Required action:
Once the line containing "For every layout" is found, set down that line and each one after it exactly, through the end of the entries.

Collected data:

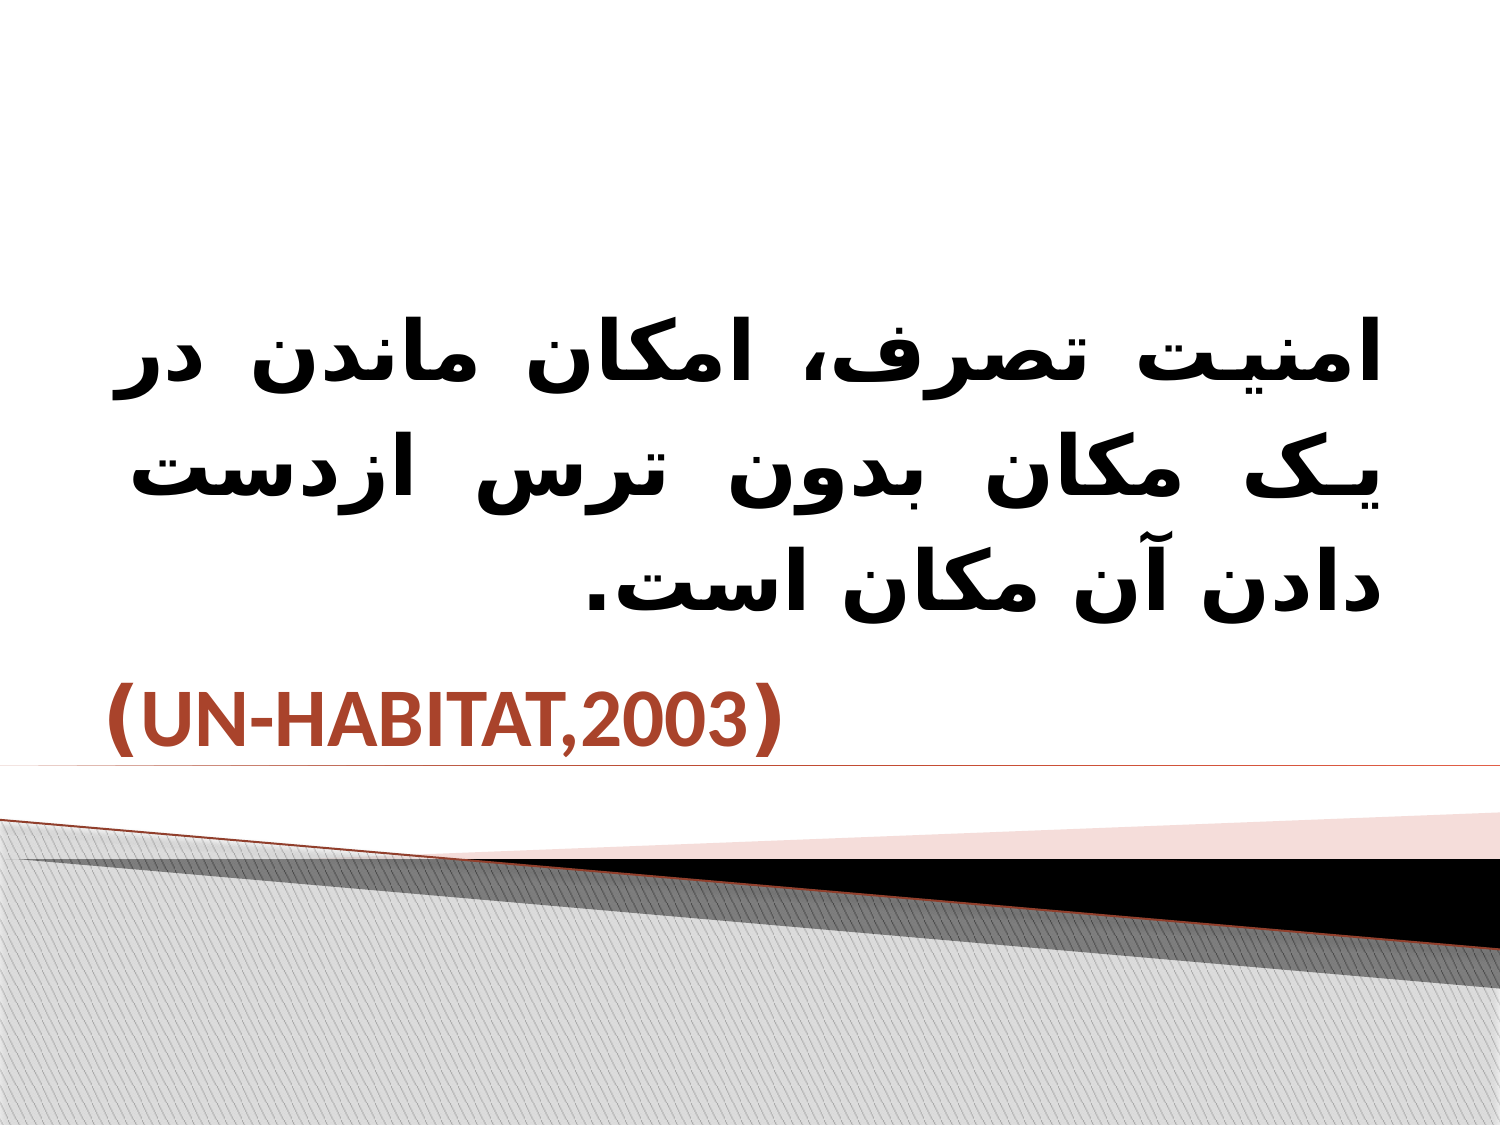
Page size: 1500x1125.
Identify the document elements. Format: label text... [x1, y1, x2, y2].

picture [5, 859, 1500, 989]
text_box امنیت تصرف، امکان ماندن در یک مکان بدون ترس ازدست دادن آن مکان است. (UN-HABITAT,2003) [87, 275, 1400, 771]
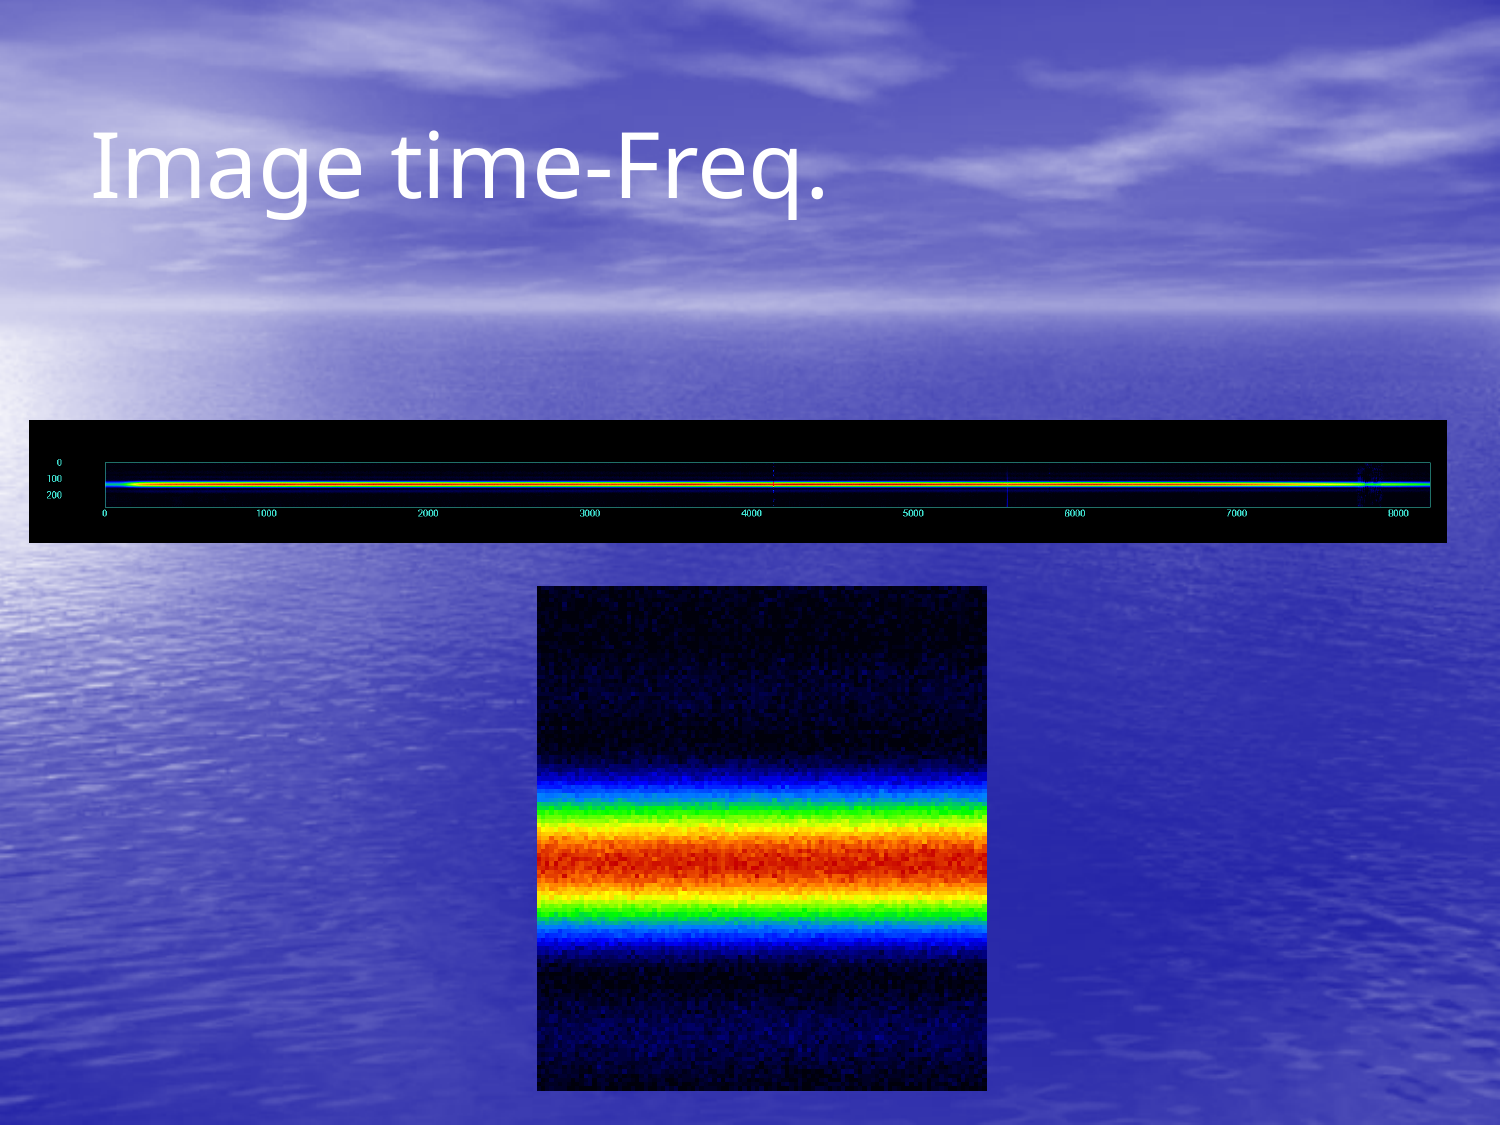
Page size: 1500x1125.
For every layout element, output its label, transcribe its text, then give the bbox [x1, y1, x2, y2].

title Image time-Freq. [74, 47, 1426, 276]
picture [537, 585, 987, 1091]
picture [29, 420, 1447, 544]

Task answer:
For every layout element, output its label, transcribe its text, then give the bbox [x1, y1, x2, y2].

title Image time-Freq. [74, 47, 1426, 276]
picture [537, 585, 987, 1091]
picture [29, 420, 1447, 544]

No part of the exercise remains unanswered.